Some gimmick, but curious what species it is someone should buy them! http://item.mobileweb.ebay.com/viewitem?itemId=281038720111&index=7&nav=SEARCH&nid=04718344426


----------



## bugmankeith (Jan 31, 2013)

Found the original site selling them, still would like to know species name. http://www.livemantis.com/


----------



## thesitarplayer (Jan 31, 2013)

Stagmomantis, probably carolina but could be limbata. The color changing is definitely exaggerated though


----------



## Introvertebrate (Jan 31, 2013)

It says the color changes with molts.  That goes for pretty much any invertebrate.


----------



## bugmankeith (Jan 31, 2013)

I looked those mantids and none show in these colors, how did this person get nicely colored mantids?


----------



## Tenodera (Jan 31, 2013)

S. carolina is exceptionally variable, I've seen individuals in the wild that look like both of those pictures. They might have raised them at different humidity and light levels, but probably just got the colors randomly.


----------



## bugmankeith (Jan 31, 2013)

I wonder if bred together they pass on the coloring, that would entice more people to keep mantids as pets and spread interest in the hobby, just like for tarantulas.


----------



## Deroplatys (Feb 15, 2013)

"U.S. Native Color Changing Rainbow Mantis "

Exhibit 1 of why common names are BS.

Reactions: Like 2


----------



## Bugs In Cyberspace (Feb 26, 2013)

I don't think that "Rainbow Mantis" was intended to be a common name. It was a sales tactic. That looks like Stagmomantis limbata from the SW USA. You won't see S. carolina with that coloration. The usual common name is the Bordered Mantis, I think. I think common names are of considerably more value to the average human being than scientific names. When the seller mentioned color change, I think it was more a reference to the fact that this species can exhibit different colors as both nymphs and adults.

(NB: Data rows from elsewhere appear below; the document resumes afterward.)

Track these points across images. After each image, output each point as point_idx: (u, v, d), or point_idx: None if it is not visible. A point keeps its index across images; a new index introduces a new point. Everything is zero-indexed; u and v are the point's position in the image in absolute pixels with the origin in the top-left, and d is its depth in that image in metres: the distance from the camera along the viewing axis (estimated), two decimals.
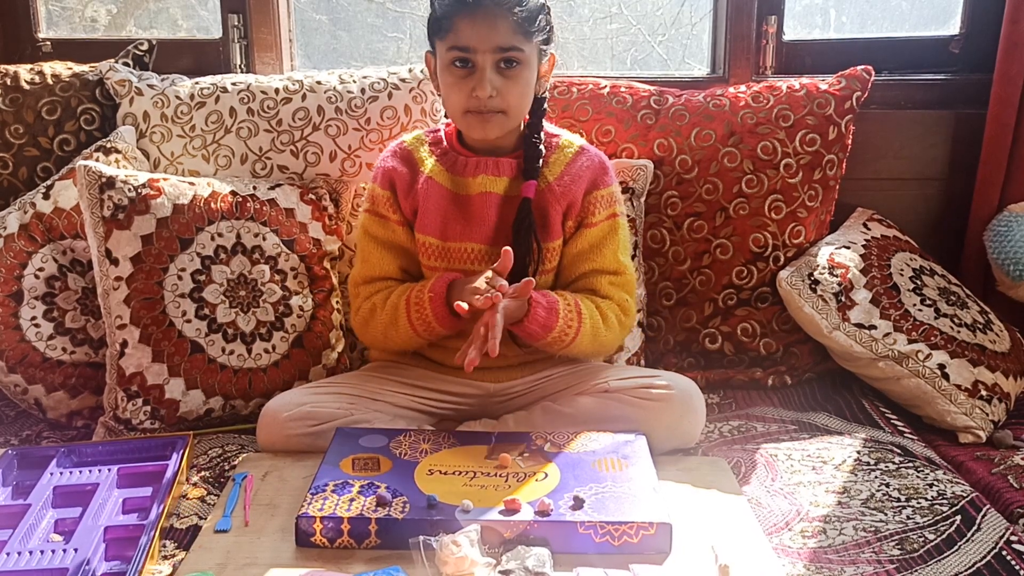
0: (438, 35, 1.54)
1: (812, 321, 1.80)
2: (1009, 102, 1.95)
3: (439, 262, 1.61)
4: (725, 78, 2.11)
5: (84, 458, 1.49)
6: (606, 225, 1.62)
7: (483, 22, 1.49)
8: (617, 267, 1.62)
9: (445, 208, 1.60)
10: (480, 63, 1.50)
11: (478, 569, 1.15)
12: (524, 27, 1.50)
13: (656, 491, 1.31)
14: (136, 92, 1.89)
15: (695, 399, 1.54)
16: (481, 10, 1.49)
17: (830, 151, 1.90)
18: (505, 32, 1.49)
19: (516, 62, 1.52)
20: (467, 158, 1.61)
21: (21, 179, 1.90)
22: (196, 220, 1.69)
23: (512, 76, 1.52)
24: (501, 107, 1.53)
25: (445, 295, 1.53)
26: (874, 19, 2.29)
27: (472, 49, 1.50)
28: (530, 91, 1.57)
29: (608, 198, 1.63)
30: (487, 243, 1.60)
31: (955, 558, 1.24)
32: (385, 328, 1.60)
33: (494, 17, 1.48)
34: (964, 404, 1.69)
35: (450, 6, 1.51)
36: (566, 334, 1.53)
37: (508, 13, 1.48)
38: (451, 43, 1.51)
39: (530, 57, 1.53)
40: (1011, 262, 1.92)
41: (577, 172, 1.61)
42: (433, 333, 1.57)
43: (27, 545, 1.24)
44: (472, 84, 1.51)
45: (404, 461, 1.39)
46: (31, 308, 1.72)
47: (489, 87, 1.50)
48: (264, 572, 1.20)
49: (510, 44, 1.50)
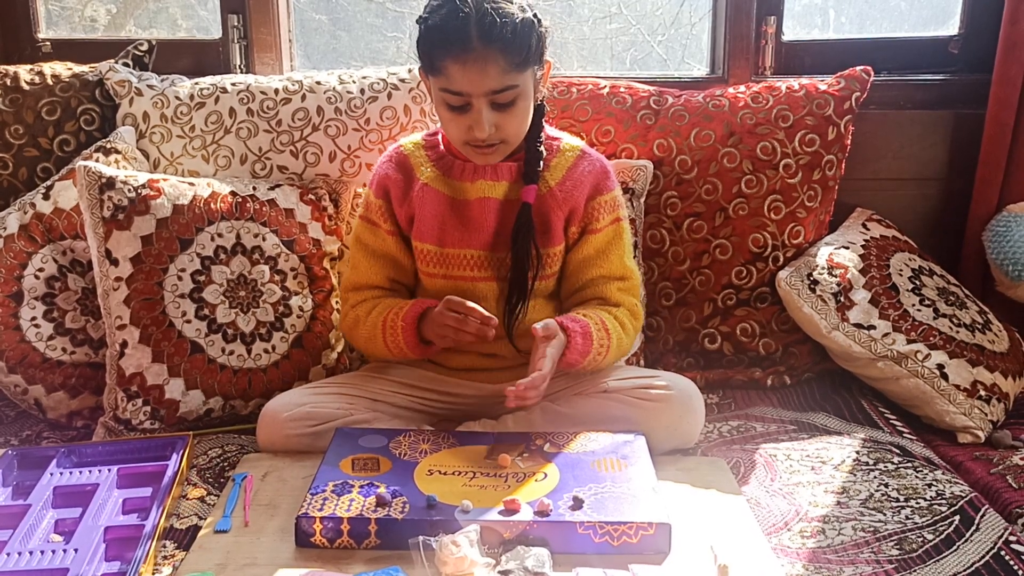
0: (430, 71, 1.49)
1: (811, 321, 1.80)
2: (1008, 102, 1.96)
3: (437, 268, 1.61)
4: (724, 78, 2.11)
5: (84, 458, 1.50)
6: (610, 231, 1.62)
7: (474, 67, 1.42)
8: (624, 272, 1.62)
9: (443, 214, 1.59)
10: (476, 105, 1.46)
11: (477, 569, 1.15)
12: (516, 62, 1.44)
13: (655, 491, 1.31)
14: (136, 93, 1.89)
15: (694, 399, 1.54)
16: (471, 56, 1.42)
17: (829, 151, 1.91)
18: (497, 75, 1.43)
19: (512, 98, 1.47)
20: (464, 163, 1.60)
21: (21, 179, 1.90)
22: (196, 220, 1.69)
23: (509, 111, 1.48)
24: (501, 138, 1.51)
25: (416, 325, 1.54)
26: (873, 19, 2.29)
27: (466, 93, 1.45)
28: (529, 113, 1.53)
29: (611, 203, 1.62)
30: (486, 249, 1.59)
31: (954, 558, 1.25)
32: (366, 342, 1.62)
33: (485, 61, 1.42)
34: (963, 404, 1.69)
35: (439, 48, 1.44)
36: (600, 354, 1.54)
37: (499, 55, 1.42)
38: (443, 85, 1.46)
39: (526, 87, 1.48)
40: (1010, 262, 1.92)
41: (579, 177, 1.60)
42: (408, 356, 1.59)
43: (27, 545, 1.24)
44: (469, 122, 1.47)
45: (404, 461, 1.39)
46: (31, 308, 1.72)
47: (487, 127, 1.47)
48: (264, 572, 1.20)
49: (504, 85, 1.44)
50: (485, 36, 1.42)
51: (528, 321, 1.55)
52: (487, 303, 1.58)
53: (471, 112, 1.47)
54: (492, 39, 1.42)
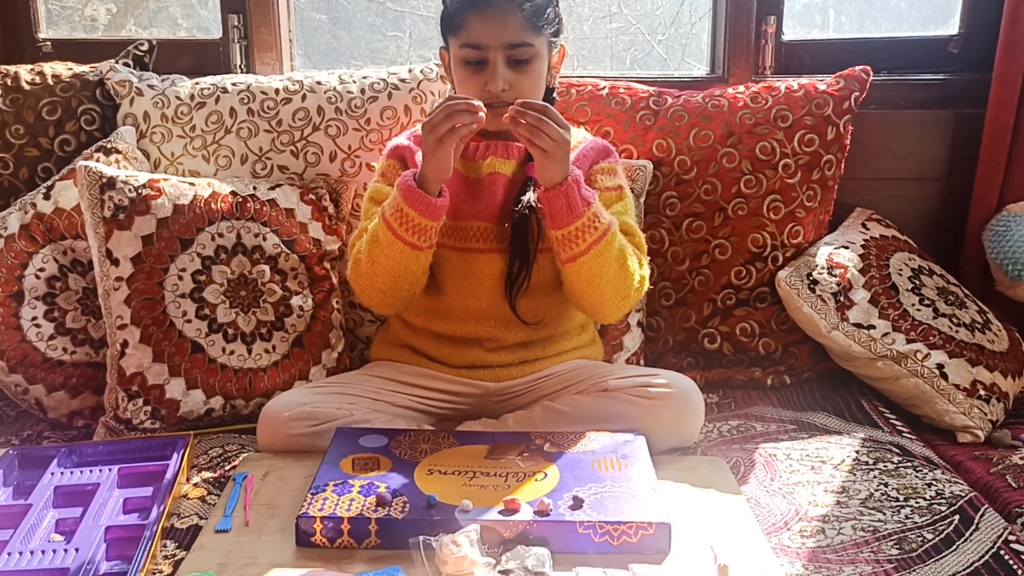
0: (450, 32, 1.58)
1: (811, 321, 1.80)
2: (1008, 102, 1.96)
3: (447, 239, 1.61)
4: (724, 78, 2.11)
5: (85, 458, 1.50)
6: (614, 194, 1.63)
7: (493, 19, 1.52)
8: (628, 228, 1.60)
9: (456, 188, 1.62)
10: (492, 59, 1.53)
11: (478, 569, 1.15)
12: (533, 22, 1.53)
13: (655, 491, 1.31)
14: (136, 92, 1.90)
15: (694, 398, 1.54)
16: (491, 7, 1.52)
17: (828, 151, 1.91)
18: (515, 28, 1.52)
19: (527, 56, 1.55)
20: (478, 142, 1.64)
21: (22, 179, 1.90)
22: (196, 220, 1.70)
23: (523, 69, 1.55)
24: (515, 97, 1.53)
25: (412, 184, 1.48)
26: (873, 19, 2.29)
27: (483, 46, 1.53)
28: (542, 82, 1.60)
29: (611, 170, 1.65)
30: (493, 221, 1.61)
31: (953, 558, 1.25)
32: (369, 250, 1.54)
33: (503, 13, 1.52)
34: (962, 404, 1.69)
35: (461, 4, 1.54)
36: (600, 220, 1.48)
37: (517, 9, 1.52)
38: (463, 40, 1.54)
39: (540, 50, 1.56)
40: (1009, 262, 1.92)
41: (582, 153, 1.64)
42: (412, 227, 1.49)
43: (28, 545, 1.24)
44: (484, 79, 1.54)
45: (404, 461, 1.39)
46: (32, 308, 1.72)
47: (501, 81, 1.53)
48: (264, 572, 1.20)
49: (520, 39, 1.53)
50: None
51: (529, 300, 1.59)
52: (492, 272, 1.60)
53: (487, 68, 1.54)
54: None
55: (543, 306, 1.61)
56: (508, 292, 1.59)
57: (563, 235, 1.49)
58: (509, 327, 1.63)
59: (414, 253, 1.51)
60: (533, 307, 1.61)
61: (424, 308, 1.66)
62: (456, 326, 1.64)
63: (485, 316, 1.62)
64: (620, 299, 1.55)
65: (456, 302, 1.62)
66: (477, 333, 1.63)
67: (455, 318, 1.63)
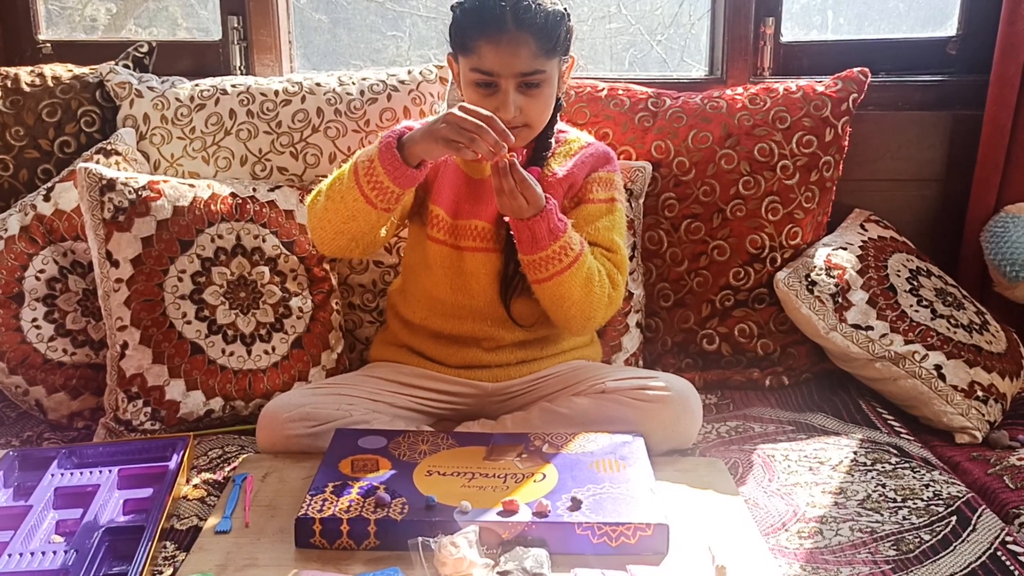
0: (461, 51, 1.55)
1: (809, 322, 1.81)
2: (1006, 103, 1.96)
3: (446, 236, 1.62)
4: (723, 79, 2.11)
5: (85, 459, 1.50)
6: (604, 206, 1.63)
7: (506, 49, 1.49)
8: (610, 244, 1.61)
9: (459, 187, 1.63)
10: (504, 86, 1.51)
11: (476, 570, 1.15)
12: (545, 48, 1.51)
13: (653, 492, 1.32)
14: (136, 94, 1.90)
15: (691, 400, 1.55)
16: (504, 35, 1.49)
17: (827, 153, 1.91)
18: (527, 57, 1.50)
19: (539, 81, 1.53)
20: None
21: (21, 181, 1.91)
22: (196, 222, 1.70)
23: (535, 94, 1.54)
24: (525, 122, 1.55)
25: (396, 143, 1.46)
26: (871, 20, 2.30)
27: (495, 73, 1.51)
28: (552, 102, 1.59)
29: (608, 180, 1.65)
30: (491, 222, 1.61)
31: (951, 559, 1.25)
32: (330, 185, 1.52)
33: (517, 44, 1.49)
34: (960, 405, 1.69)
35: (473, 28, 1.52)
36: (567, 253, 1.50)
37: (531, 38, 1.49)
38: (474, 64, 1.53)
39: (551, 74, 1.55)
40: (1007, 263, 1.93)
41: (581, 159, 1.64)
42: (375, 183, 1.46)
43: (28, 546, 1.25)
44: (495, 104, 1.52)
45: (403, 462, 1.39)
46: (32, 310, 1.73)
47: (513, 108, 1.52)
48: (264, 573, 1.21)
49: (532, 68, 1.51)
50: (519, 20, 1.49)
51: (524, 301, 1.60)
52: (489, 272, 1.61)
53: (498, 94, 1.52)
54: (525, 24, 1.49)
55: (538, 308, 1.62)
56: (502, 293, 1.60)
57: (527, 260, 1.52)
58: (506, 327, 1.64)
59: (366, 207, 1.48)
60: (528, 308, 1.62)
61: (422, 304, 1.66)
62: (454, 324, 1.64)
63: (482, 315, 1.63)
64: (585, 320, 1.58)
65: (453, 299, 1.63)
66: (475, 332, 1.64)
67: (452, 316, 1.64)
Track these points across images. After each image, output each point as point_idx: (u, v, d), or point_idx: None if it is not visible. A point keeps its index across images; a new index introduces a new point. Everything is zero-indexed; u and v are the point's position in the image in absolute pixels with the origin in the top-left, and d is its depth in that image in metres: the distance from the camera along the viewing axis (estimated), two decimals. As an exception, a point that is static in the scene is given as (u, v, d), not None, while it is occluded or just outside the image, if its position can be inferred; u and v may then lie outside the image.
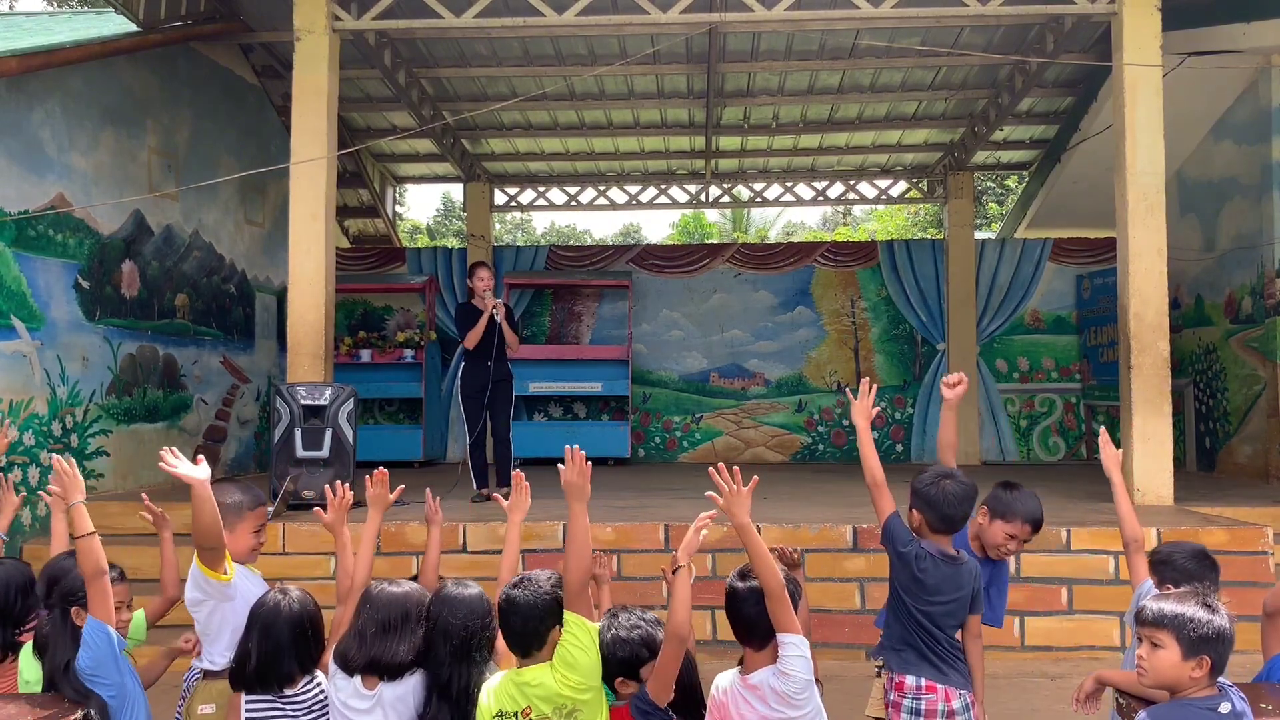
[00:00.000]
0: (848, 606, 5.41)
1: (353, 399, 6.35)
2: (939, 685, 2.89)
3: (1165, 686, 2.37)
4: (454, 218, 27.01)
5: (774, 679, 2.53)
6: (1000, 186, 20.48)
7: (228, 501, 3.11)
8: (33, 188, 6.55)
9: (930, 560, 2.95)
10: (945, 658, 2.92)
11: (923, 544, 2.98)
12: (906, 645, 2.98)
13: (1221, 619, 2.32)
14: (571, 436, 10.67)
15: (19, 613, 3.14)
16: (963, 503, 2.95)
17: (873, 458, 3.05)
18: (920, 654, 2.94)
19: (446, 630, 2.63)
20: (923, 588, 2.94)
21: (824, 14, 7.17)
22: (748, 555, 2.61)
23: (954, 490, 2.94)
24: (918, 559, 2.95)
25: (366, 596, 2.75)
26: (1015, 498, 3.24)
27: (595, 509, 6.06)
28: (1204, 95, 8.43)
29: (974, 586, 2.99)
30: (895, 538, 3.01)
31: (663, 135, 11.36)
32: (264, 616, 2.80)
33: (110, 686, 2.77)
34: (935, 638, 2.93)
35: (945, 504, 2.93)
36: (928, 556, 2.96)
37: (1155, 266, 6.59)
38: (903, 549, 2.98)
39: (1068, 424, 11.29)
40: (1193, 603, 2.36)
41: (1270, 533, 5.39)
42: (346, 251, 12.07)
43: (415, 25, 7.34)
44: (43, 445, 6.53)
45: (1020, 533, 3.22)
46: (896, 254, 11.57)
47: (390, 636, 2.64)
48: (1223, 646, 2.31)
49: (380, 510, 3.23)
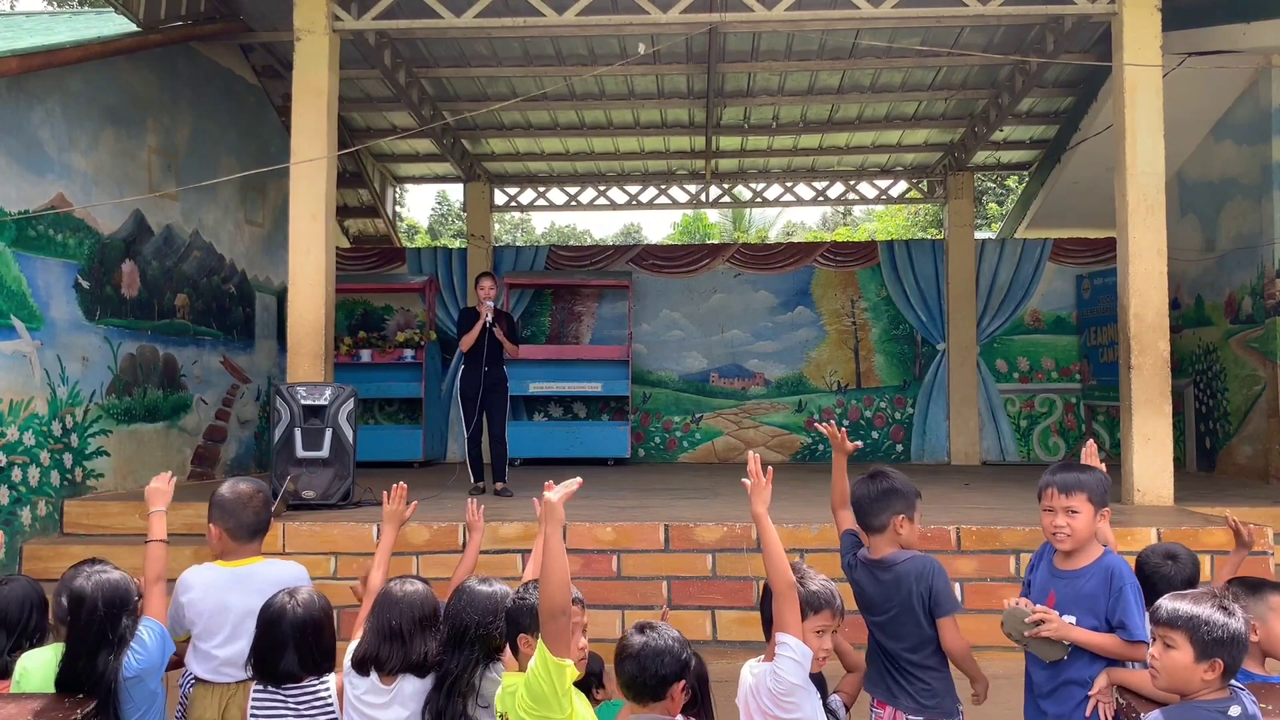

Personally, I think it is great when sellers get a little creative with the way they list their products. The more people we can get excited about bugs, the more interesting the hobby is for the rest of us.


----------



## KevinsWither (Nov 10, 2014)

Do you have any for sale? (Rainbow mantis)


----------



## Smokehound714 (Nov 11, 2014)

Looks like iris, to me.  Juvenile iris sp have an attractive pastel green color to them as juveniles.  Each molt the color darkens, and they become a normal leaf-green or brown, or yellow.  They're highly polymorphic as adults.


----------